Soft laws are established by self-regulatory bodies to regulate such legal relations that the authorities deem most suitable for autonomous regulation, without state intervention. In this regard, a number of media companies have adopted codes of conduct for journalists, which in particular, contain provisions prohibiting hate speech. Given the public nature of media activities, the prohibition of such norms is one of the public significance.

47 media outlets of Armenia have jointly adopted the Code of Ethics for the Armenian Media and Journalists, on ethical principles pertaining to their activities. Article 5 of the Code stipulates the following:


Respect for Representatives of Different Groups and for Universal Values

 5.2. Not to promote in any way ethnic or religious hatred and intolerance, or any discrimination on political, social, sexual, and language grounds, exclude hate speech.

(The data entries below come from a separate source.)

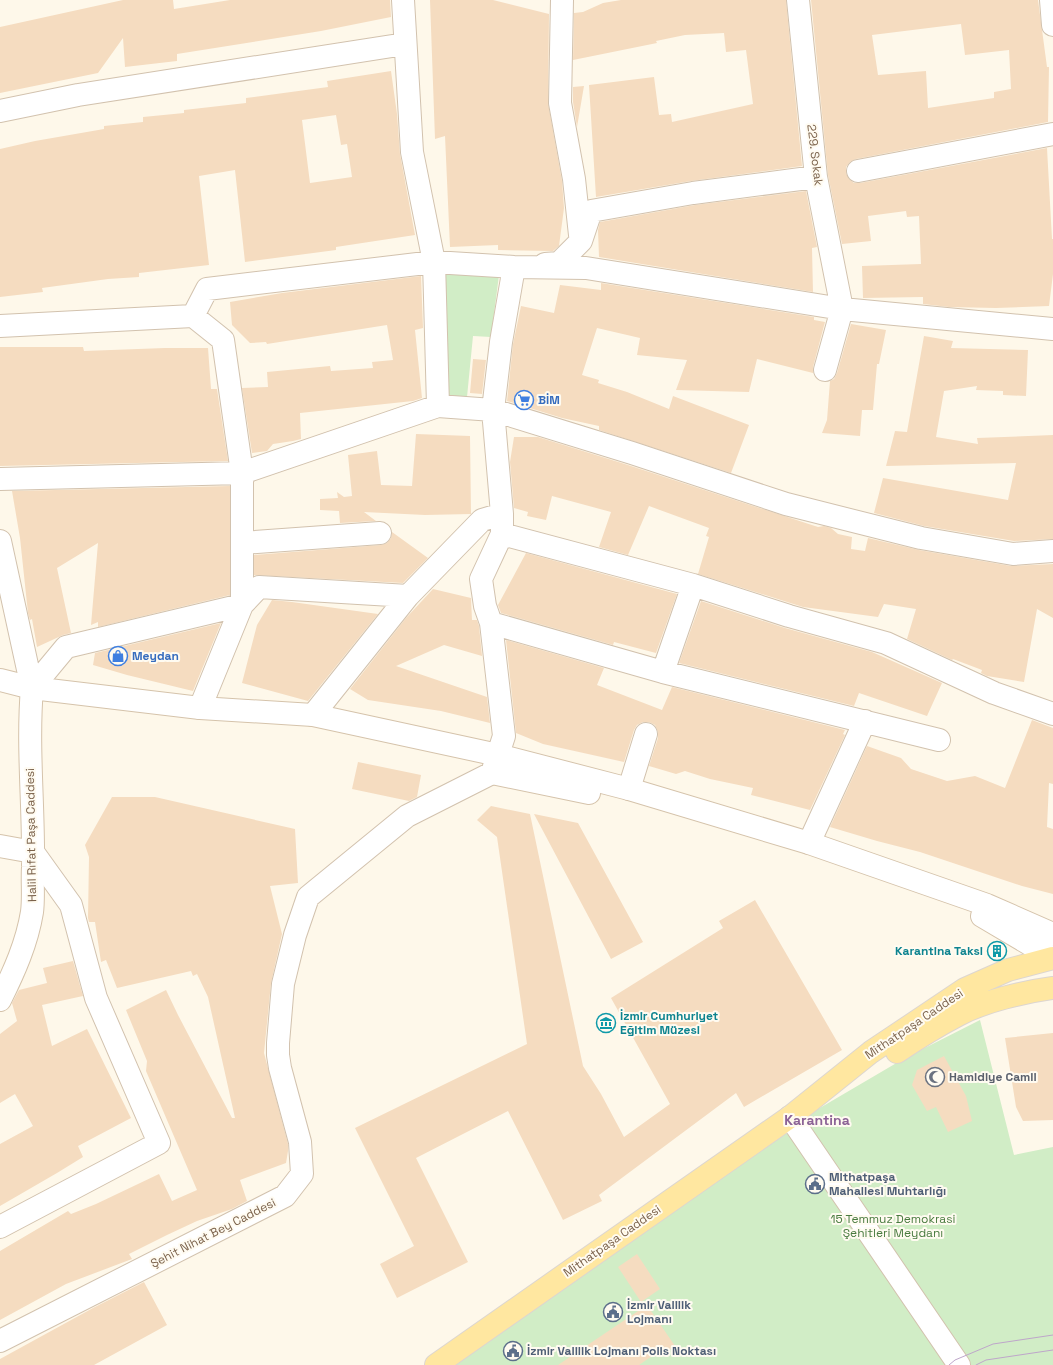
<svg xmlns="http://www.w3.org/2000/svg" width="1053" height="1365" viewBox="0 0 1053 1365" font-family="'Space Grotesk',sans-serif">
  <rect width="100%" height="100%" fill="#fef8ea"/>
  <path fill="#d1edc6" d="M 440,269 L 499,275 L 491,337 L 473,336 L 467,397 L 444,395 Z
    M 980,1020 L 1014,1155 L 1053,1147 L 1053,1365 L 446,1365 L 813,1112 L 905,1058 Z"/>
  <path fill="#f5dcc0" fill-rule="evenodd" d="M 123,0 L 173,0 L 174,9 L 230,0 L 390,0 L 391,17 L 321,31 L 177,54 L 177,61 L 125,67 L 123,38 L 98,73 L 0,93 L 0,27 Z
    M 430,0 L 493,0 L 549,14 L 548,103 L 562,181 L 564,208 L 559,246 L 553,251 L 498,250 L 498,245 L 450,247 L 445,136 L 435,139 Z
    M 621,0 L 786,0 L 802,166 L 691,181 L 596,197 L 589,85 L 654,77 L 659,115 L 671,114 L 672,122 L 753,104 L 746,50 L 726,52 L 724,33 L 685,35 L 656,41 L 657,43 L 573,60 L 574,13 L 583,12 L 603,3 Z
    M 811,0 L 1038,0 L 1047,67 L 1049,67 L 1048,122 L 856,159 L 850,162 L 846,167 L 846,173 L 849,179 L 854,183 L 860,183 L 1047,148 L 1052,239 L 1053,239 L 1053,274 L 1049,306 L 996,308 L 949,307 L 923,304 L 923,297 L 863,298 L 862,266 L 921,264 L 919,216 L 907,217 L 906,211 L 868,216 L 871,241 L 842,244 L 828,175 ZM 961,24 L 965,55 L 1009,50 L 1011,89 L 994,92 L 994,98 L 928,108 L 926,71 L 878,75 L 872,35 Z
    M 391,71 L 397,114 L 400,154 L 415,235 L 336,247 L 336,250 L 245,262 L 235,170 L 199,176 L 209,265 L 139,273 L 139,277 L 108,279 L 42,288 L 43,292 L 0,297 L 0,149 L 35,141 L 104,129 L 104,126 L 143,122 L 143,117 L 184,113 L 184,110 L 246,103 L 246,98 L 328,87 L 327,81 ZM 336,115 L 341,145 L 347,144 L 352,177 L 310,183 L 302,120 Z
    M 584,86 L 577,127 L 573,102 L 573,87 Z
    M 806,191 L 817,247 L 812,248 L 813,292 L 599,257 L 598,230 L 600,222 L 695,205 Z
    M 421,276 L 423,328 L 415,330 L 422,398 L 413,401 L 300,413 L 301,439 L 293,441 L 273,444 L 267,451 L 252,453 L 242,388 L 268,387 L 267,372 L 330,366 L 331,371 L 373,368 L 372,362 L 393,360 L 387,325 L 267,344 L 266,342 L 250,343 L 232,325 L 230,302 L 282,293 Z
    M 601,283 L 814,317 L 814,320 L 825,322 L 813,367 L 813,373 L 757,359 L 749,392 L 676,390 L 687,360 L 637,355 L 640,338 L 597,328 L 582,375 L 599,380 L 598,383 L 627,392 L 669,409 L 673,396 L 749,425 L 731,473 L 599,430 L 599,426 L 562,418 L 507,401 L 513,344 L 521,306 L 554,313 L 560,285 L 601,290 Z
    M 851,324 L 886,330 L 879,364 L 877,364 L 873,410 L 862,410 L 860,436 L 822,433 L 827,420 L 830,381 L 834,379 L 837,373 Z
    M 924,336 L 953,341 L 951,348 L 1028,350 L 1026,396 L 1003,395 L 1003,391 L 976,390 L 977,386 L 944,391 L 936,437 L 978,444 L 977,438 L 1053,435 L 1053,539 L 1014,541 L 924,526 L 874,513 L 883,478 L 1008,500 L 1016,463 L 886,466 L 895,431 L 907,432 Z
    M 0,347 L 83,347 L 84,351 L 165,348 L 208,348 L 211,389 L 217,389 L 228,461 L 0,466 Z
    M 473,359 L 486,360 L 482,394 L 470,393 Z
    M 416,434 L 470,436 L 471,514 L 425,515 L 364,512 L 376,521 L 340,523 L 339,511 L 320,510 L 320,499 L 338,498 L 337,492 L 344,497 L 352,496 L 348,455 L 377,451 L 381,485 L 412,486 Z
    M 514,437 L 538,437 L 628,465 L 818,527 L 824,526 L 831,528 L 838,534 L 852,537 L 851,549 L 865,551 L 868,538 L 919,550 L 1011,566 L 1053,564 L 1053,618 L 1037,609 L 1024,682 L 987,676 L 981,673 L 982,670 L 953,659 L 952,660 L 907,639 L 916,609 L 884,604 L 878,617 L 803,607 L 698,574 L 709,537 L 706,536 L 709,528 L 649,506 L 628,555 L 599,547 L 611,512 L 552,496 L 546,520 L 527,516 L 528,512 L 514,508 L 510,462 Z
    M 230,486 L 230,595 L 98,627 L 98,622 L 91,625 L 98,543 L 57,568 L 71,633 L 63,635 L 37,647 L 32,619 L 30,620 L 28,613 L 20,538 L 12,491 Z
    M 392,532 L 428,558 L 403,583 L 254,575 L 254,555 L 381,545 L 387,543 L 391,538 Z
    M 526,553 L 677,594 L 656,653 L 614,642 L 613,645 L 501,613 L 498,605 Z
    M 433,589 L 471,598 L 472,620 L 477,620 L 479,626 L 482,656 L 444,645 L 396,666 L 487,697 L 490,723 L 441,711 L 368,700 L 350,689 L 406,618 Z
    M 272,600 L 292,602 L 378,614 L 308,701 L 242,683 L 257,625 Z
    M 701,601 L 785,628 L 872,652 L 942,683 L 927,716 L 859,693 L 854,706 L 679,663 Z
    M 221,623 L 193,691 L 127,675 L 93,665 L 95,653 Z
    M 506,640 L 604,668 L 597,685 L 662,710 L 672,687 L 845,730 L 843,734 L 845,735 L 810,810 L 751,795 L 753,788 L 710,779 L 685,771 L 676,774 L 649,766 L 658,738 L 658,732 L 655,725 L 649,722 L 643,722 L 637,725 L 634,730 L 624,762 L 543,744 L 516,733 Z
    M 1032,720 L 1053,728 L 1053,784 L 1049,783 L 1047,827 L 1053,829 L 1053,894 L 1022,886 L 920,852 L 877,841 L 830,827 L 867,746 L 901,758 L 911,769 L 947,781 L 975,776 L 1005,788 Z
    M 358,762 L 421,775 L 417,797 L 409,801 L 352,789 Z
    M 112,797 L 155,797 L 295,829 L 298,883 L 270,886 L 282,934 L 271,983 L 264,1053 L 288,1144 L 288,1151 L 286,1163 L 240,1180 L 247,1201 L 232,1209 L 197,1221 L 167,1235 L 129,1254 L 132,1259 L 66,1284 L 0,1320 L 0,1251 L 68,1211 L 71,1214 L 96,1204 L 159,1174 L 172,1201 L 197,1190 L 146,1071 L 147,1061 L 126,1010 L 166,990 L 178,1015 L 232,1118 L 235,1118 L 208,997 L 197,974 L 193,976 L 191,971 L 117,988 L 106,960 L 101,962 L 95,922 L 89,922 L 88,918 L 89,857 L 85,845 Z
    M 491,806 L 530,814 L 583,1066 L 601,1094 L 624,1137 L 670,1104 L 611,998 L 723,928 L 719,921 L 755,900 L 842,1050 L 744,1107 L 736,1093 L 599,1195 L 602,1201 L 563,1220 L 508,1111 L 416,1158 L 468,1262 L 397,1298 L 380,1264 L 414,1246 L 355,1128 L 527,1044 L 497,837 L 477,820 Z
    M 534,814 L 578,823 L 643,942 L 611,959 Z
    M 73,961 L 83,996 L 42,1005 L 52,1046 L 87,1029 L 131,1118 L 78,1146 L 83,1157 L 57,1173 L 0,1206 L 0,1144 L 33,1126 L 15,1094 L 0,1103 L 0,1034 L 17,1021 L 12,1003 L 19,990 L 47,983 L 43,968 Z
    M 1053,1033 L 1053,1120 L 1023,1121 L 1016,1107 L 1005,1038 Z
    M 944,1056 L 966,1096 L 972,1121 L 948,1132 L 936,1107 L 927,1111 L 912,1085 L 917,1070 Z
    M 637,1254 L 660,1289 L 641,1302 L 618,1267 Z
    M 144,1282 L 167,1325 L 94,1365 L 0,1365 L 0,1359 L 93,1308 Z
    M 647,1305 L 675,1346 L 661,1356 L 658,1352 L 639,1365 L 558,1365 Z"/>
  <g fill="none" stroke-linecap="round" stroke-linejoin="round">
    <g stroke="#d2c2ae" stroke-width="24">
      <path id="street" d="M 403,0 L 412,152 L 434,262 L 438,406
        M 562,0 L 560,103 L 574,179 L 580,235
        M 798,0 L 816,177 L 842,309 L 825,370
        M 1051,0 L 1053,25
        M 0,111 L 78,95 L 405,44
        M 858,171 L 1053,134
        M 545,264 L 559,263 L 581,241 L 591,211 L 693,193 L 816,177
        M 193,316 L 223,340 L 242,473 L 242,605 L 200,708
        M 0,326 L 193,316 L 207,289 L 434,262 L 514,267 L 586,268 L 842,309 L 1053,329
        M 0,479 L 242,473 L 438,406 L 493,410 L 632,453 L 786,504 L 921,538 L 1013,554 L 1053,551
        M 502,534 L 693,585 L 789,616 L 886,643 L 994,693 L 1053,714
        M 0,541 L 32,688
        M 242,543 L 380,533
        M 491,623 L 663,672 L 939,740
        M 663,672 L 693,585
        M 32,688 L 66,647 L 242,605 L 259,587 L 408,596
        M 313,715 L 408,596 L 482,520 L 502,514
        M 629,789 L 646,734
        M 809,843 L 865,721
        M 790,1117 L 959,1365
        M 0,1227 L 159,1143 L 96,998 L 71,905 L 33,852
        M 0,1341 L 285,1196 L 302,1174 L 300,1142 L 280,1068 L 278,1055 L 278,1043 L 283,984 L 295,935 L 308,897 L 407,816 L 492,773 L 504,736 L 491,623 L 485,606 L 481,579 L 502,534 L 502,514 L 493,410 L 501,342 L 514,267"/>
    </g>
    <g stroke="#d5c3ab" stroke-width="24">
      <path id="secondary" d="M 0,680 L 32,688 L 200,708 L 313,715 L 498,755 L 629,789 L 809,843 L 987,905 L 1053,934
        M 492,773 L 589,793
        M 0,846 L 33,852
        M 982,916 L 1053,958
        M 0,1000 C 14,972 27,943 32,912 C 34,897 32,881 33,867 C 34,807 27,747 32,688"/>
    </g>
    <g stroke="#ddd6d0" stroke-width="24">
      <path id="primary" d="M 897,1052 C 916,1039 937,1026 958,1015 C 984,1001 1024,992 1053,988
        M 436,1365 L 790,1117 L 871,1052 L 965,989 L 1008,970 L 1053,958"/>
    </g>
    <use href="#street" stroke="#fff" stroke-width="22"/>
    <use href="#secondary" stroke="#fff" stroke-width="22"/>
    <use href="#primary" stroke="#ffe7a0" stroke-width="22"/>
    <path stroke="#bea6ca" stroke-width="1" d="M 949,1365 L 955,1360 L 993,1344 L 1053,1335
      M 976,1365 L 986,1360 L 1053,1350"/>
  </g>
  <defs>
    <g id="supermarket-ring" transform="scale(1)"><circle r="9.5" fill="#fffbf1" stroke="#3f7fe0" stroke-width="1.5"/><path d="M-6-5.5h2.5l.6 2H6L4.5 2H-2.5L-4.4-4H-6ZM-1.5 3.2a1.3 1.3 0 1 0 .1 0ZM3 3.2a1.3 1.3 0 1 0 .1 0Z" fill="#3f7fe0"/></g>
    <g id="shop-ring" transform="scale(1)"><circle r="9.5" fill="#fffbf1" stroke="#3f7fe0" stroke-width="1.5"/><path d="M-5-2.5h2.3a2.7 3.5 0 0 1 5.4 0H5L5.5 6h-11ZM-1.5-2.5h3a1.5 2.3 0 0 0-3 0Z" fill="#3f7fe0"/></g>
    <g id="building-ring" transform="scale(1)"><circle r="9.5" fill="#fffbf1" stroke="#0f9aa8" stroke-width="1.5"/><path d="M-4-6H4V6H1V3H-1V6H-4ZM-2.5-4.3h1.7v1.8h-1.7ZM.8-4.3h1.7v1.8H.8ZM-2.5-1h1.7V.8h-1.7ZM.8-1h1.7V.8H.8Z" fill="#0f9aa8"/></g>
    <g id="museum-ring" transform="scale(1)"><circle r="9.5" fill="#fffbf1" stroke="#0f9aa8" stroke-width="1.5"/><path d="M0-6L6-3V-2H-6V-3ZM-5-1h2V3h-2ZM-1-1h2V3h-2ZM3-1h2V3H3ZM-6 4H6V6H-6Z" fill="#0f9aa8"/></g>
    <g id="mosque-ring" transform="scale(1)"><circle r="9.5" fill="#fffbf1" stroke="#6b7280" stroke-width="1.5"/><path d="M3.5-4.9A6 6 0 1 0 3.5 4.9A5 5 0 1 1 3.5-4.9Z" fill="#6b7280"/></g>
    <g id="civic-ring" transform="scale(1)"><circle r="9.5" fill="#fffbf1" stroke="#5c6f8a" stroke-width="1.5"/><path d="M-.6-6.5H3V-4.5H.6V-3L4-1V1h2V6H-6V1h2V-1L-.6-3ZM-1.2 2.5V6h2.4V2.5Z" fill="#5c6f8a"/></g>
  </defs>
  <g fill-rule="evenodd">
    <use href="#supermarket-ring" x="524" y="400"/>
    <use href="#shop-ring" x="118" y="656"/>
    <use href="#building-ring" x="997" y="951"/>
    <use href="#museum-ring" x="606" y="1023"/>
    <use href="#mosque-ring" x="935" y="1077"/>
    <use href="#civic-ring" x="815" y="1184"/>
    <use href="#civic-ring" x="613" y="1312"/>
    <use href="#civic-ring" x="513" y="1351"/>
  </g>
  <g text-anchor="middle" stroke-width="4" stroke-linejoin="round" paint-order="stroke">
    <g font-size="12" fill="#7b624b" stroke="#fffbf1">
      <text transform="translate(815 155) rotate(83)" y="4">229. Sokak</text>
      <text transform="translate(31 835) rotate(-91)" y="4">Halil Rıfat Paşa Caddesi</text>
      <text transform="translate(914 1024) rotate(-34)" y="4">Mithatpaşa Caddesi</text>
      <text transform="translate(213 1233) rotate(-27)" y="4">Şehit Nihat Bey Caddesi</text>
      <text transform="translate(612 1241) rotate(-35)" y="4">Mithatpaşa Caddesi</text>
    </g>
    <g font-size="12" font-weight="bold" fill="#366cbe" stroke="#fffbf1" text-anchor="start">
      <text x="538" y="404">BİM</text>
      <text x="132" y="660">Meydan</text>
    </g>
    <g font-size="12" font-weight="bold" fill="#0d838f" stroke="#fffbf1" text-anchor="end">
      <text x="983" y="955">Karantina Taksi</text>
      <text x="620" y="1020" text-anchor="start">İzmir Cumhuriyet<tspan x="620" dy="14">Eğitim Müzesi</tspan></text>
    </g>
    <g font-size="12" font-weight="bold" fill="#5b616d" stroke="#fffbf1" text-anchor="start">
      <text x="949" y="1081">Hamidiye Camii</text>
    </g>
    <g font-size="12" font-weight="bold" fill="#4e5e75" stroke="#fffbf1" text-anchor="start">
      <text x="829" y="1181">Mithatpaşa<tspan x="829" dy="14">Mahallesi Muhtarlığı</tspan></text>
      <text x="627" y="1309">İzmir Valilik<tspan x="627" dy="14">Lojmanı</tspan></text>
      <text x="527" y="1355">İzmir Valilik Lojmanı Polis Noktası</text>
    </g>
    <g font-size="12" fill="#497b3f" stroke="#fffbf1">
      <text x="893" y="1223">15 Temmuz Demokrasi<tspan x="893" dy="14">Şehitleri Meydanı</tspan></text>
    </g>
    <g font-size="14" font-weight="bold" fill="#8c6396" stroke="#fffbf1">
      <text x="817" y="1125">Karantina</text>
    </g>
  </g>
</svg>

A dispute resolving the <<Observatory>> Body has been established in order to coordinate the application of the Code. It is a representative body that conducts investigations on the basis of the submitted applications and makes decisions on the presence or absence of violations of the provisions of the Code of Ethics and issues relevant decisions. The Observatory Body is an authoritative body in the journalistic community. The media outlets that adopted the Code, usually take notice of the decision issued by the Observatory Body, trying not to break the norms of behavior provided by the Code, adapting their activities to the norms of the Code of Ethics. In a number of cases, the decisions of the Observatory Body were also presented by the trial participants during dispute resolution processes.

Thus, it is recommended to initiate legal proceedings of hate speech incidents before the Observatory Body, on the platform of 47 media outlets that have adopted the Code or by journalists on their personal platforms.